*** Opening Provided data ***

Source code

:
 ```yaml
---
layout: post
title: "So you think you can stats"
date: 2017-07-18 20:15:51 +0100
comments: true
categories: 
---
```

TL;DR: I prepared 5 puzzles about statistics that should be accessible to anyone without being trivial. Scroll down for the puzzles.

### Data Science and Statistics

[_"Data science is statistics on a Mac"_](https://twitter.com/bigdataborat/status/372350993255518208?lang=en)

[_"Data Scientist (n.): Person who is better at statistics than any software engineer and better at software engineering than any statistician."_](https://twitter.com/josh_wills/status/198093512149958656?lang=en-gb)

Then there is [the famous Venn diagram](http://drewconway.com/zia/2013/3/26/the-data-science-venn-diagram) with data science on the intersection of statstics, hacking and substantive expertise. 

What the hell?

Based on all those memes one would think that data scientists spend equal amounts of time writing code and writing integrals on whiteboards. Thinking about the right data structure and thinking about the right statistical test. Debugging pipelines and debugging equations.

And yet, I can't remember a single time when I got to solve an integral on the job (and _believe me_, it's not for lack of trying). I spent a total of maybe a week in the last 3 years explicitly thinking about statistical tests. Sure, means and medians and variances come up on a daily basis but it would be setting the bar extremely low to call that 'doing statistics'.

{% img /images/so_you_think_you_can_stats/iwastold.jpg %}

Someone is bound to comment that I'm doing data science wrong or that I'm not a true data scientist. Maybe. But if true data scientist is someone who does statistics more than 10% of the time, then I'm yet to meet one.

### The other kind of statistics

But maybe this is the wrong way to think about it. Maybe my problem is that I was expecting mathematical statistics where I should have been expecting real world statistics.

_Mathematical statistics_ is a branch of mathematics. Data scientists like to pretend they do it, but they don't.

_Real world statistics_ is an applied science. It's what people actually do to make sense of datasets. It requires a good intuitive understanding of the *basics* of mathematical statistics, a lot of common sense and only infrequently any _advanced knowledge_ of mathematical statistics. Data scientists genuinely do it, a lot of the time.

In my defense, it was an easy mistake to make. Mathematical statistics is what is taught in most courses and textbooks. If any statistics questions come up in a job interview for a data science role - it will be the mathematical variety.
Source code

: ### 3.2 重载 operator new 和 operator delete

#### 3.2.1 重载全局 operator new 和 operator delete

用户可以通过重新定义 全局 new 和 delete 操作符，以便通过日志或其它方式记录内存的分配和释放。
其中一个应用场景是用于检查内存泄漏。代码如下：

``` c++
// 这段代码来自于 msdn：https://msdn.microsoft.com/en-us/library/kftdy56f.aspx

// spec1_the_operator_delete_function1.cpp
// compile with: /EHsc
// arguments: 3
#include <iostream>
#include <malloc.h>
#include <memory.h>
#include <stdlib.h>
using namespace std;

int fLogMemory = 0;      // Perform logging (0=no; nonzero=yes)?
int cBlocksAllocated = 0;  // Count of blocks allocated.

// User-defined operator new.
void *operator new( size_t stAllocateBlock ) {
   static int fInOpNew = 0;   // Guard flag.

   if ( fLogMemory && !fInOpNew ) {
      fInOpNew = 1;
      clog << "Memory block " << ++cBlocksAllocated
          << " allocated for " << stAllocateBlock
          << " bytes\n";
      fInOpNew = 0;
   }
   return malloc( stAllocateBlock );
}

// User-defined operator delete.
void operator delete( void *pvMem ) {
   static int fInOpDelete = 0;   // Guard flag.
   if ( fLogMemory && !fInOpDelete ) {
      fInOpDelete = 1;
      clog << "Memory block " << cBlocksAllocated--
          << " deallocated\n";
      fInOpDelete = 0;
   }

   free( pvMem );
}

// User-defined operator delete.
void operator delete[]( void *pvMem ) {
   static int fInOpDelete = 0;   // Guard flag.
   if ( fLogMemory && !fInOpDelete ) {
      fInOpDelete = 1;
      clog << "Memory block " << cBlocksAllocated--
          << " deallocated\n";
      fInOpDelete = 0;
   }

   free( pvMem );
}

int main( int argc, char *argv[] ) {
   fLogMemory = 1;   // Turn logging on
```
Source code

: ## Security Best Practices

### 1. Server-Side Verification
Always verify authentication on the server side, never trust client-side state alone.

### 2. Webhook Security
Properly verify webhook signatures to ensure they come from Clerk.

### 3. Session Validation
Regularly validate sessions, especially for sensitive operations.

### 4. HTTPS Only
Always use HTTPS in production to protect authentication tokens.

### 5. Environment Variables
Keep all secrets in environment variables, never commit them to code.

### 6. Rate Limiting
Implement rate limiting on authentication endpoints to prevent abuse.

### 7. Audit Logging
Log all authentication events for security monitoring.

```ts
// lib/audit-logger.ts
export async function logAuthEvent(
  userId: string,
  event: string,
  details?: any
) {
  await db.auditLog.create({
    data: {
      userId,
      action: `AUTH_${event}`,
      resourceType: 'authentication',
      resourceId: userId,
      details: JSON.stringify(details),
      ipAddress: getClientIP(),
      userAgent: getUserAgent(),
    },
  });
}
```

*** Closing Provided data ***

Exercise prompt ▸ Up to and including the line with "science is statistics", output every line of the records above exactly, starting from the first; output nothing else.

Answer below ▸
Source code

:
 ```yaml
---
layout: post
title: "So you think you can stats"
date: 2017-07-18 20:15:51 +0100
comments: true
categories: 
---
```

TL;DR: I prepared 5 puzzles about statistics that should be accessible to anyone without being trivial. Scroll down for the puzzles.

### Data Science and Statistics

[_"Data science is statistics on a Mac"_](https://twitter.com/bigdataborat/status/372350993255518208?lang=en)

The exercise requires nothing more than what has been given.